Hi all,
I'm not sure if this is the correct place to post this but I have a proposed addition or change to attachInterrupt that greatly simplifies numerous cases involving the use of interrupt service routines.
I have been writing device drivers for various operating systems for many years and I found that the interrupt handling in the Arduino environment is very annoying due to one major deficiency.
In just about every environment I have worked on when I register an interrupt service routine I can also assign a user-defined pointer to be passed to the ISR. This is extremely useful, especially in a C++ environment like Arduino.
For example, I wrote my own rotary encoder class to deal with the ESP32 and found that without this that I needed a separate ISR function for every single GPIO that is registered and for every single instantiation of my class. On top of this, it requires a lot of static variables and other things to get around this. This is how the normal RotaryEncoder class works. It's a huge ugly kludge that is totally unnecessary with this one change.
What I did is I went into the esp32-hal-gpio.[ch] files and added a new function, attachInterrupt2.
Prototype:
void attachInterrupt2(uint8_t pin, void (*)(int pin, int value, void *data),
int mode, const void *data);
Since the pin information is already available I decided to pass it on to the handler as well as the value for the pin. This allowed me to totally eliminate all the kludges. Now I can have a single ISR function that can handle all of the GPIO pins. I just created a short 2-entry array inside my class that has the bit number for the GPIO and a pointer to the class. When the ISR is called it is passed a pointer to this structure. Since it has the "this" pointer as well as the bit number, a single ISR function handles everything. On top of that, it allowed me to get rid of all the globals and static crap needed with the old method.
My code now looks like this:
class RotaryEncoder
{
struct RotaryEncoderIsrData {
RotaryEncoder *encoder;
uint8_t bit;
};
int32_t position;
uint8_t pins[2];
uint8_t state;
bool pullup;
RotaryEncoderIsrData isrData[2];
public:
RotaryEncoder(uint8_t p1, uint8_t p2, bool pullup = true)
{
position = 0;
state = 0;
pins[0] = p1;
pins[1] = p2;
isrData[0].encoder = this;
isrData[1].encoder = this;
isrData[0].bit = 0;
isrData[1].bit = 1;
this->pullup = pullup;
}
void attach()
{
pinMode(pins[0], pullup ? INPUT_PULLUP : INPUT);
pinMode(pins[1], pullup ? INPUT_PULLUP : INPUT);
if (!pullup) {
digitalWrite(pins[0], HIGH);
digitalWrite(pins[1], HIGH);
}
noInterrupts();
delayMicroseconds(2000);
position = 0;
state = 0;
if (digitalRead(pins[0]))
state |= 1;
if (digitalRead(pins[1]))
state |= 2;
Serial.printf("RotaryEncoder: start state: %d\n", state);
attachInterrupt2(digitalPinToInterrupt(pins[0]), isr, CHANGE, &isrData[0]);
attachInterrupt2(digitalPinToInterrupt(pins[1]), isr, CHANGE, &isrData[1]);
interrupts();
}
int32_t read()
{
int32_t pos;
noInterrupts();
pos = position;
interrupts();
return pos;
}
void write(int32_t pos)
{
noInterrupts();
position = pos;
interrupts();
}
private:
void update(int bit, int value)
{
uint8_t newState;
static const int8_t change[16] = { 0, 1, -1, 2, -1, 0, -2, 1, 1, -2, 0, -1, 2, -1, 1, 0 };
if (value)
newState = state | (1 << bit);
else
newState = state & ~(1 << bit);
position = position + change[state | (newState << 2)];
state = newState;
}
static void isr(int pin, int value, void *data)
{
struct RotaryEncoderIsrData *iDat = (struct RotaryEncoderIsrData *)data;
iDat->encoder->update(iDat->bit, value);
}
};
RotaryEncoder knob(27, 12);
This is a lot cleaner than the old Encoder class that also doesn't work on the ESP32. I'm sorry about the lack of comments since this is a work in progress.

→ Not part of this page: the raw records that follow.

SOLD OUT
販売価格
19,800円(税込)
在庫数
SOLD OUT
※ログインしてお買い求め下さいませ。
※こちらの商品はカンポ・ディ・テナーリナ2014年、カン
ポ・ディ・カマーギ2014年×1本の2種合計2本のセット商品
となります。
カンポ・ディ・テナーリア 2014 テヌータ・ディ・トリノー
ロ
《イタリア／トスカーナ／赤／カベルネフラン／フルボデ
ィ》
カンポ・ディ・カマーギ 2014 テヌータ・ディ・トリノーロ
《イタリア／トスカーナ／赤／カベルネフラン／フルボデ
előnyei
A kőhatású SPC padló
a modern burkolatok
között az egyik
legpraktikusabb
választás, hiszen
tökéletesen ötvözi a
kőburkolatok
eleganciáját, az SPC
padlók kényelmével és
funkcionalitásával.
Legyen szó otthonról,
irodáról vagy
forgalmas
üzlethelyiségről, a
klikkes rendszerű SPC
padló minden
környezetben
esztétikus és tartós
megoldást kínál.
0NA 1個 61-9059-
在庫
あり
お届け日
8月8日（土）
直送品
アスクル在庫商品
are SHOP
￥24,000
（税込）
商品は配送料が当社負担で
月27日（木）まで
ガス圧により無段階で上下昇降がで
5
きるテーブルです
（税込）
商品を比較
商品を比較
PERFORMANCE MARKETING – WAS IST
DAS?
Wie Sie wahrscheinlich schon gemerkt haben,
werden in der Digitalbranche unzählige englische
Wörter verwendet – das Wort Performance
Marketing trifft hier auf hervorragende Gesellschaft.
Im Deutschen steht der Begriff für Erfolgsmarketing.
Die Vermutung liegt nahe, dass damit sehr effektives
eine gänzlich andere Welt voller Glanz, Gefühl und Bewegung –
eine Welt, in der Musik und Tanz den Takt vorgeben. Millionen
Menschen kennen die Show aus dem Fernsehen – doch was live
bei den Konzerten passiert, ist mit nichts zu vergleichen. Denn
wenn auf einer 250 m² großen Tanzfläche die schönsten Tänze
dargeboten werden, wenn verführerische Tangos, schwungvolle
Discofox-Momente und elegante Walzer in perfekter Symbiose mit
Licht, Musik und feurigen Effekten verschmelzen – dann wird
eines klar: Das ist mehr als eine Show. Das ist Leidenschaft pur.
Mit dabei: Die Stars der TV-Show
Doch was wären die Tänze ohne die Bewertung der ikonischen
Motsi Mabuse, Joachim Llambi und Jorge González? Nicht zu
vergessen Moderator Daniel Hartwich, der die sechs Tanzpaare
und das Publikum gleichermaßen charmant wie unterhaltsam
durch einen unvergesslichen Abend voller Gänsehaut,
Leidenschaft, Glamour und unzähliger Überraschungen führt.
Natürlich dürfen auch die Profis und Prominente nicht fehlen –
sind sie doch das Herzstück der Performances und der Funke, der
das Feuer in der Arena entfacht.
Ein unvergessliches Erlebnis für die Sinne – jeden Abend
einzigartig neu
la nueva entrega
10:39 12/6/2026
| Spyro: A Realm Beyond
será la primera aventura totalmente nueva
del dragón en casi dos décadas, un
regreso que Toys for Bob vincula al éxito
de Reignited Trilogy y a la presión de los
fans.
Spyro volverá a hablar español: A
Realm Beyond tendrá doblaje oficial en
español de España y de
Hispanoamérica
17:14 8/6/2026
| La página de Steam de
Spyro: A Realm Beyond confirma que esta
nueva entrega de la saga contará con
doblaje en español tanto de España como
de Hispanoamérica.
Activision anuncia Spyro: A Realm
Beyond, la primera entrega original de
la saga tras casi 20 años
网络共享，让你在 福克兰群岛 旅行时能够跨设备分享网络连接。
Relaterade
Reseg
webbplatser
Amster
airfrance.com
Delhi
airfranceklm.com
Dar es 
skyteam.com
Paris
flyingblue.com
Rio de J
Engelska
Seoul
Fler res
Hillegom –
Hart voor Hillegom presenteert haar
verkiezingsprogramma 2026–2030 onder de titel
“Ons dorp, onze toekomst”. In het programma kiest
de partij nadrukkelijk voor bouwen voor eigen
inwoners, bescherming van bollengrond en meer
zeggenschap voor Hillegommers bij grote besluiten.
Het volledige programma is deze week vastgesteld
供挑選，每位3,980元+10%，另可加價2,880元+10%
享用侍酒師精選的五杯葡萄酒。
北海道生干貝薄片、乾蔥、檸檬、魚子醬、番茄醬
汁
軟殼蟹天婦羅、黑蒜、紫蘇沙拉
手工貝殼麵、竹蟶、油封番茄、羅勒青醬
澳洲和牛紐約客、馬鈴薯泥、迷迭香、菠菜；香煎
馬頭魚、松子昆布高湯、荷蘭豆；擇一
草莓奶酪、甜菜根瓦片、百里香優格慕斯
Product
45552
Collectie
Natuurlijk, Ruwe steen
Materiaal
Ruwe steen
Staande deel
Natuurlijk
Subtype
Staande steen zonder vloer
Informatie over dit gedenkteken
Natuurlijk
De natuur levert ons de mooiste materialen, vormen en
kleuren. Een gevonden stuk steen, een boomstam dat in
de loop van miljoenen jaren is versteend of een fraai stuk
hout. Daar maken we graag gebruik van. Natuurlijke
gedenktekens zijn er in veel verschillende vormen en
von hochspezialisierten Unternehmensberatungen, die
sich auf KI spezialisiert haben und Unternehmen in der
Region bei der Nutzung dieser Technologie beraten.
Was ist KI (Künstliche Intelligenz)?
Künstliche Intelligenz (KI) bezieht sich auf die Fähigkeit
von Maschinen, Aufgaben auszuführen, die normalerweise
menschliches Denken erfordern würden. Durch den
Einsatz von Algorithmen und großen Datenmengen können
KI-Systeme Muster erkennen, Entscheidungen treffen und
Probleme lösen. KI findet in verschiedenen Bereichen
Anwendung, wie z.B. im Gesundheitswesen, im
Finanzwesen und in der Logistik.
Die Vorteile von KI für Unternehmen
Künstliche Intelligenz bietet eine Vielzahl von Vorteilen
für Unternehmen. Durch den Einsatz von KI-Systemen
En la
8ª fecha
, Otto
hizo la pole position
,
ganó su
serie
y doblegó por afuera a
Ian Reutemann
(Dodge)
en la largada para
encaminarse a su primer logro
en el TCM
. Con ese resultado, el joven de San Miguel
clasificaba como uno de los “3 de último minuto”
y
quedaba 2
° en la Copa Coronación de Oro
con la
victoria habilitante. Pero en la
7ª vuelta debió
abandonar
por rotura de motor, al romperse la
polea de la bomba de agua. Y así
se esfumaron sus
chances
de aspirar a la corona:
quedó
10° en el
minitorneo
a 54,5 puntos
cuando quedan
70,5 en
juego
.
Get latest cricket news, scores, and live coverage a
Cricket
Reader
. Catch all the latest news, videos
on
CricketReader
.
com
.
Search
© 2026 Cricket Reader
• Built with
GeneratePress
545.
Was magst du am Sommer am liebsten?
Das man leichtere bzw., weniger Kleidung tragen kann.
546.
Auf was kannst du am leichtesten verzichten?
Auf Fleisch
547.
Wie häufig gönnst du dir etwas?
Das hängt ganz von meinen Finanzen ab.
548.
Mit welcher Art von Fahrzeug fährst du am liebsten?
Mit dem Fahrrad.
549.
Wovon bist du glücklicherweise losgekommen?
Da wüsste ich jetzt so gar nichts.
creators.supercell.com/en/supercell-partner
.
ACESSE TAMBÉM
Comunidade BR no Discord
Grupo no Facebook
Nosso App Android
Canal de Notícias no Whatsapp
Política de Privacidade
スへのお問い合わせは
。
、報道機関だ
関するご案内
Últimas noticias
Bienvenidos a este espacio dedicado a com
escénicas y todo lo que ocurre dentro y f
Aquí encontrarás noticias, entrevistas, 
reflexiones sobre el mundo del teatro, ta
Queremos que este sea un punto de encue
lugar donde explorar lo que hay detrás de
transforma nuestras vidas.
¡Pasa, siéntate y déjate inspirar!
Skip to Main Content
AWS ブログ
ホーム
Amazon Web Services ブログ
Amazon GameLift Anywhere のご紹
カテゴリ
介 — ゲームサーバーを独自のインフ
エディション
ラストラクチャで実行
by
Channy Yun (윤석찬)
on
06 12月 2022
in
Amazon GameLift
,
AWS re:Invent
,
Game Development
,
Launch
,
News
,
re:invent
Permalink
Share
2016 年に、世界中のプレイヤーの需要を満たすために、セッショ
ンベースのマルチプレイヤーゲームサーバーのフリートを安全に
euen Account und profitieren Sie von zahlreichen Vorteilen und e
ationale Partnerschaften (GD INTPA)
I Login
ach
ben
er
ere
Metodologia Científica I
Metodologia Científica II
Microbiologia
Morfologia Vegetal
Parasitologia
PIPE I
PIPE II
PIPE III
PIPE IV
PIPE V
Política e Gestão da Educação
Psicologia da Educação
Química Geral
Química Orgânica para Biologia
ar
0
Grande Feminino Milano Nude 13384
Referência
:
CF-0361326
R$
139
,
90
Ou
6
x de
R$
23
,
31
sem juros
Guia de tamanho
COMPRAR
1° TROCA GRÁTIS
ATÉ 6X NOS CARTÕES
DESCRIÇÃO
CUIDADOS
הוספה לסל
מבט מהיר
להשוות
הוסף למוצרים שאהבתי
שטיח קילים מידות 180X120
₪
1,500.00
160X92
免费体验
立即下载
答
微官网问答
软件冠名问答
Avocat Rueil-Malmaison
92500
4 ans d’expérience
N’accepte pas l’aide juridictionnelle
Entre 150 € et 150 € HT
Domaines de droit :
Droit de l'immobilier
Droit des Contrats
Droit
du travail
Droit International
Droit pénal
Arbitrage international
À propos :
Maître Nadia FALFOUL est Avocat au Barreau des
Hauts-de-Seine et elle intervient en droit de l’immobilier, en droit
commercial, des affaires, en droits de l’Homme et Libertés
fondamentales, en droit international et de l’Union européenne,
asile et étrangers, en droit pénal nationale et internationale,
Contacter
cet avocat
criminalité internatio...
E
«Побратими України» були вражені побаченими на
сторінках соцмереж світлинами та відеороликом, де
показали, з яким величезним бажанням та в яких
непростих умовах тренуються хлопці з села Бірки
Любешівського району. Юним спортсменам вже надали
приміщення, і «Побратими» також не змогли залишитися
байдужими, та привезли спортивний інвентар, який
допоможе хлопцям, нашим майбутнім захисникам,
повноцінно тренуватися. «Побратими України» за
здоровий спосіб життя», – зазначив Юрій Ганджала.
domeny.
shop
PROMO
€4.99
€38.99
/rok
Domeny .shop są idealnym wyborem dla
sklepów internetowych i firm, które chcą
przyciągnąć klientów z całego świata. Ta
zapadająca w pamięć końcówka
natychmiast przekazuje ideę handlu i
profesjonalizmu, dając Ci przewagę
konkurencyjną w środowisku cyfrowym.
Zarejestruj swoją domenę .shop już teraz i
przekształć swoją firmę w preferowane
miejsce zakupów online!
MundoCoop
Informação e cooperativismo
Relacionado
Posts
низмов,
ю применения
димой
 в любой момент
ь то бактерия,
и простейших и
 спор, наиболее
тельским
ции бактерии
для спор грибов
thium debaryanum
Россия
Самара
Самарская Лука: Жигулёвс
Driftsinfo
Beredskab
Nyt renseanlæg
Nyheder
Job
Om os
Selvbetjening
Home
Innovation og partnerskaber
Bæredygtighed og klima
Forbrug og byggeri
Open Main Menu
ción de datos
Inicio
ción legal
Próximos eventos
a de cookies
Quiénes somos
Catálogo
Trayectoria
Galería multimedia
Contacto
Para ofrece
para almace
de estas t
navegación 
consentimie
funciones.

I have attached my patch to the esp32 platform in order to support this. The change to the feather_esp32/pins_arduino.h can be ignored. I needed this to help make the SD card work properly.
A different patch could be made where instead of two arrays of ISR functions only one array is maintained and the old code would just ignore the extra parameters since it expects no parameters.
My proposed addition is not specific to any particular Arduino platform. It does require more memory be consumed since now in addition to a function pointer a data pointer must also be allocated for every GPIO interrupt service routine, however I feel that the benefits greatly outweigh the additional memory overhead.